Why ncs_mdes
tells you the things it tells you
ncs_mdes
derives its view of the NCS Master Data Element
Specification primarily from the the XML Schema defining the Vanguard
Data Repository submission format. However, that file does not contain
the full semantics that the gem exposes. This document discusses how
the remaining attributes are derived.
Gem overview
ncs_mdes
exposes data in three major categories:
- Tables
- Types
- Disposition codes
Types are fairly simple, and are mostly interesting insofar as they are the mechanism whereby you can look up a code list. Disposition codes are extracted from the Master Data Element Specification spreadsheet instead of the VDR schema — unlike the tables and types, they are pre-processed rather than coming from the source document at runtime — but are otherwise simple. This document is mainly concerned with tables and their children, variables.
Tables
The table name attribute is taken directly from the VDR schema.
Instrument or operational?
ncs_mdes
can also tell you if a table is an operational or
instrument table (this is an XOR relationship) and, if it is an
instrument table, whether it is a "primary" instrument table.
Definitions:
An operational table is a table that collects study execution information.
An instrument table is a table that contains data collected about a study participant.

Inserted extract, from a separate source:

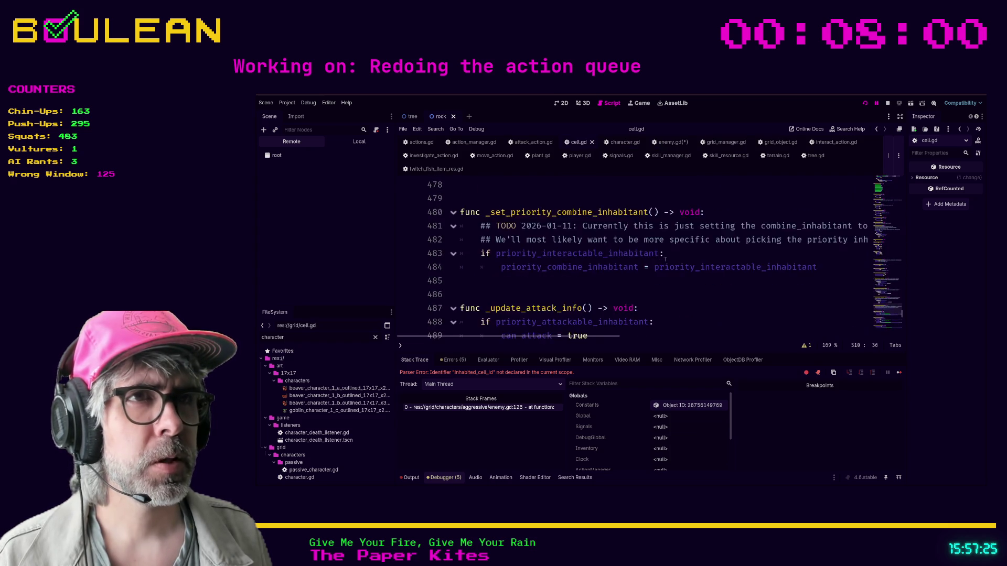
scroll(704, 260, up, 13)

A "primary" instrument table is a table for which there is exactly one record for each time the instrument is collected for a participant. (The MDES is a relational model; non-primary tables contain the results of repeating instrument sections or multivalued questions and are always associated with a primary table, though sometimes the association is indirect.)
These distinctions are derived using the following heuristic:
If the table contains a variable named
instrument_version
and is not the table namedinstrument
, it is a primary instrument table (and therefore an instrument table). (The tableinstrument
is itself an operational table since it records the execution of an instrument rather than any of the data collected in the instrument.)If the table contains a foreign key to a table which is an instrument table, then it is an instrument table.
Otherwise, the table is an operational table.
This heuristic works in all cases for MDES 2.0.
Variables
The following attributes of a variable are taken directly from the XML schema:
- name
- pii?
- required?
- omittable?
- nillable?
- status (active, etc.)
- type
Table references
ncs_mdes
can also tell you if a variable is a foreign key reference
and if so, to which table it refers. While the XML schema indicates
that a variable is of one of a couple of foreign key types, it does
not indicate the associated table. That information is derived using
the following heuristic:
If the variable is not of foreign key type, it's not a foreign key.
Otherwise, find all the tables in the MDES whose primary key is named the same as the candidate foreign key variable.
If there is exactly one such table, the variable refers to that table.
Otherwise fail.
This heuristic does not fail for 399 of the foreign keys in MDES 2.0. Another 155 are mapped manually for a total of 554.
There are also three variables which are typed as foreign keys in the
XML schema but which for a couple of different reasons are not treated
as foreign keys by ncs_mdes. These are described in comments in
documents/2.0/heuristic_overrides.yml
in the ncs_mdes source.
Heuristics not used
Type coercion
The MDES VDR schema considers nearly all variables to strings; usually
strings of a set length or conforming to a particular
pattern. ncs_mdes
does not attempt to infer a stronger type for
these.